# to want nothing whatsoever to do with something



## seitt

Greetings,

My sentence for translation:
We want nothing whatsoever to do with right-wing politics.

This is spoken from a traditional Welsh point of view: indeed, we have always been left of centre in our politics – perhaps this goes with our being evangelical (İncilci) Christians rather than religious (dinci) Christians, in other words giving importance to a relationship with the Living God rather than trying to reach God by a set of rules (however, a real relationship with God will then inspire us truly to love and respect others).

I mention this so that you can see that this is something really tied up with our national identity and therefore needs to be expressed forcefully and forthrightly.

Best wishes, and many thanks,

Simon


----------



## spiraxo

Hi seitt,

Sağ kanattan politikacılarla aramızda herhangi bir şekilde ilişki veya bağlantı olmasını kesinlikle/katiyen istemiyoruz/istemeyiz.


Another try:

Sağ kanattan politikacılarla aramızda herhangi bir bağ(lantı) olmasını kesinlikle/katiyen  istemiyoruz/istemeyiz.


----------



## snoopymanatee

Another try:

_"Sağcılarla uzaktan yakından bir ilgimiz/bağlantımız olsun istemiyoruz."_


----------



## seitt

Many thanks, good food for thought here.


----------



## spiraxo

Hi seitt,

Sorry, I did not notice that It was *politics*, not _politicians_. 

I think snoopymanatee found a better translation.

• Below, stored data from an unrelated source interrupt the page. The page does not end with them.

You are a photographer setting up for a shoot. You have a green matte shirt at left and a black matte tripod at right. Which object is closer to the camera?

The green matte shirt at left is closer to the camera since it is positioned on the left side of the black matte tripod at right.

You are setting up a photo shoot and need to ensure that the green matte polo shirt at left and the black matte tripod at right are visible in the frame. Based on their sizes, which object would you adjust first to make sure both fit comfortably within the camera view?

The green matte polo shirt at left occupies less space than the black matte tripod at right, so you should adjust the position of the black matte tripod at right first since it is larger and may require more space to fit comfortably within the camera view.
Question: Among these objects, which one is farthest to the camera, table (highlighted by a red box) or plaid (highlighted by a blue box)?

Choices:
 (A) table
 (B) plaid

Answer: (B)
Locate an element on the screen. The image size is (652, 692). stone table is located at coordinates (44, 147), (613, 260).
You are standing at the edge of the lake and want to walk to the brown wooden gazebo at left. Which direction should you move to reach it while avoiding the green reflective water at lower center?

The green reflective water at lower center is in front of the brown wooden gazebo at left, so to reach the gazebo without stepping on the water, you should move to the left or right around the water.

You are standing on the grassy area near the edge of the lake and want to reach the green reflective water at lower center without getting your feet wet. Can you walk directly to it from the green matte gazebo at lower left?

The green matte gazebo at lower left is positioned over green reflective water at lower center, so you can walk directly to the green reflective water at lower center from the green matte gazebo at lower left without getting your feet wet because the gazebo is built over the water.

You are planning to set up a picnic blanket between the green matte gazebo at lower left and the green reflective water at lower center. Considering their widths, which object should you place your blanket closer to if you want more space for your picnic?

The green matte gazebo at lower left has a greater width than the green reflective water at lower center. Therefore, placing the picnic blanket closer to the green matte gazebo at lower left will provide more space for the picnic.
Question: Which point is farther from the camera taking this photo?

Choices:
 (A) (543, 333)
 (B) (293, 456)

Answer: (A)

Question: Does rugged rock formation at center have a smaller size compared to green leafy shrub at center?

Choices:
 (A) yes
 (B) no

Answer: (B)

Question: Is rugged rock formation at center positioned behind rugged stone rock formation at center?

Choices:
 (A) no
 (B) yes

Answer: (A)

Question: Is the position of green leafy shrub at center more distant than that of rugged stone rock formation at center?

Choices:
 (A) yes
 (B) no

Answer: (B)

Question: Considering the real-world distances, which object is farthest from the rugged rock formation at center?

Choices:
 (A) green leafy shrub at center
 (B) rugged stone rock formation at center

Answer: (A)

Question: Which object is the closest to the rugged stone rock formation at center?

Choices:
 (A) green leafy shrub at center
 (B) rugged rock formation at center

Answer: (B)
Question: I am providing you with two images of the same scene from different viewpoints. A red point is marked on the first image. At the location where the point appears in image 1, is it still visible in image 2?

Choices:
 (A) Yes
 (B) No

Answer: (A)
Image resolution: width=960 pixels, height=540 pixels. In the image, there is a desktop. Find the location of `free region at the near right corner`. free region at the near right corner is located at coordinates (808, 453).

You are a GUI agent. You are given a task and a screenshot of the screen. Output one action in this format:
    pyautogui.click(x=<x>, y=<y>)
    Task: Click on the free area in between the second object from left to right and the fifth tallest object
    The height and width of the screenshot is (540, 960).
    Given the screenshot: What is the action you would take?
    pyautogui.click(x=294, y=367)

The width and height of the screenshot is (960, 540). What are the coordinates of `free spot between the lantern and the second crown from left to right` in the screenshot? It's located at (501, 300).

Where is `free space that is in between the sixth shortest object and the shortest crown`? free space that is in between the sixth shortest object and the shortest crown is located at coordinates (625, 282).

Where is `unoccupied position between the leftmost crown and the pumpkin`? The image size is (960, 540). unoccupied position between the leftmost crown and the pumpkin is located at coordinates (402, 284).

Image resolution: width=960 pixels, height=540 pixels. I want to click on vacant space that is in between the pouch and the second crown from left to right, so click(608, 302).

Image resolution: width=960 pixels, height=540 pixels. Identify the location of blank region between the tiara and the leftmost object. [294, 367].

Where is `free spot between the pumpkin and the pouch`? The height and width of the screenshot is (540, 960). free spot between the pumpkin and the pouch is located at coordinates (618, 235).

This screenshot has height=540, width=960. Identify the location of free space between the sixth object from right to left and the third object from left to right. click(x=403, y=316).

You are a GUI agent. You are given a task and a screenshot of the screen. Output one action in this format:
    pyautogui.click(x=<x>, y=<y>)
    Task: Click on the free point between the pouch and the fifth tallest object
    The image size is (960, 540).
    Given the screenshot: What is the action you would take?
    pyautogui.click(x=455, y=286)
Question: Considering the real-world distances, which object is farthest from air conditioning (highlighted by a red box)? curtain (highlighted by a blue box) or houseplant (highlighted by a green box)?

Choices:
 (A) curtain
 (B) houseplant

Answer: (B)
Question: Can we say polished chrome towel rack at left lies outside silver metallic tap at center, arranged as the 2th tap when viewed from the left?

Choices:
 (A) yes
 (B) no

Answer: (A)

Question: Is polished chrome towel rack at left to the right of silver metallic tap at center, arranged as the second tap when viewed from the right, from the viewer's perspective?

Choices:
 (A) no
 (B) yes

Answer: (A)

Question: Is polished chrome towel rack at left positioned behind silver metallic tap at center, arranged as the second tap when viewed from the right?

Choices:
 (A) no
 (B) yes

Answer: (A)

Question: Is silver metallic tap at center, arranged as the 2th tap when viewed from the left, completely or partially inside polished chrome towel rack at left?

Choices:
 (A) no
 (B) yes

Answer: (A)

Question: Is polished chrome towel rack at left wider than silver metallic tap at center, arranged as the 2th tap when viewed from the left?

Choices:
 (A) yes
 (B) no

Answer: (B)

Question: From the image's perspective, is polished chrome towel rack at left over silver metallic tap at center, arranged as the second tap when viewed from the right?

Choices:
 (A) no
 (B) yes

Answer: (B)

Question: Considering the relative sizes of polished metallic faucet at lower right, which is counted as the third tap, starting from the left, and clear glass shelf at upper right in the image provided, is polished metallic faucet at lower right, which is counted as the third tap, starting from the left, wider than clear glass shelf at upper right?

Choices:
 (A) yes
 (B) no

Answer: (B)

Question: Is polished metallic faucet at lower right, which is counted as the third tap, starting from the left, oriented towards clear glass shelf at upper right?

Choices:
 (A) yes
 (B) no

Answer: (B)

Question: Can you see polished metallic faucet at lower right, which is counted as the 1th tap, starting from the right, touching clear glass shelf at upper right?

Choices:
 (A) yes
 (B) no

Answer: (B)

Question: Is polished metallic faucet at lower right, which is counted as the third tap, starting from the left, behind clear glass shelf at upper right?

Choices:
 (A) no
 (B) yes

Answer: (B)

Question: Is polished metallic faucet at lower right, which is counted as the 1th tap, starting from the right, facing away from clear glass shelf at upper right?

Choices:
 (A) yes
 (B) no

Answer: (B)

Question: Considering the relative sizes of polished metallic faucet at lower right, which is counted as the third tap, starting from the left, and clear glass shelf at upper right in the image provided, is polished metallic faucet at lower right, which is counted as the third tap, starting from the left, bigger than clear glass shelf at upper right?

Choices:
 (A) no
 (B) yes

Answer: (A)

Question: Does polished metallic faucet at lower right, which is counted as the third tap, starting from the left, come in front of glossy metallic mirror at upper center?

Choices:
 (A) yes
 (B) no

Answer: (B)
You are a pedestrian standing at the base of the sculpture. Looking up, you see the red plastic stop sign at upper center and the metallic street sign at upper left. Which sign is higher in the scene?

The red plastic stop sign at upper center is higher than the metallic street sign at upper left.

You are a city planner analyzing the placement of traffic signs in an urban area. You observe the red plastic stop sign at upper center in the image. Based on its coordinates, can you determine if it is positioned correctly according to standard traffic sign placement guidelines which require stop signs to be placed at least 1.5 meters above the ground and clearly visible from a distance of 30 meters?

I personally prefer _ilgimiz.__ However, *sağcı* could mean any person rightist.

_snoopymanatee, with your permission,
_(Katiyen) Sağ görüşle  uzaktan yakından bir ilgimiz olsun istemiyoruz._


----------



## Guner

Here is my two bobs worth:

to want nothing whatsoever to do with something
Birşeyle hiçbir ilgisi ve ilişkisi olmamak yada olsun istememek.

We want nothing whatsoever to do with right-wing politics.
Bizim sağcı politikalarla hiçbir ilgimiz ve ilişkimiz olamaz.
Bizim sağcı politikalarla ne ilişkimiz ne de ilgimiz olamaz.


Cheers,


----------



## seitt

Many thanks, most impressive!


----------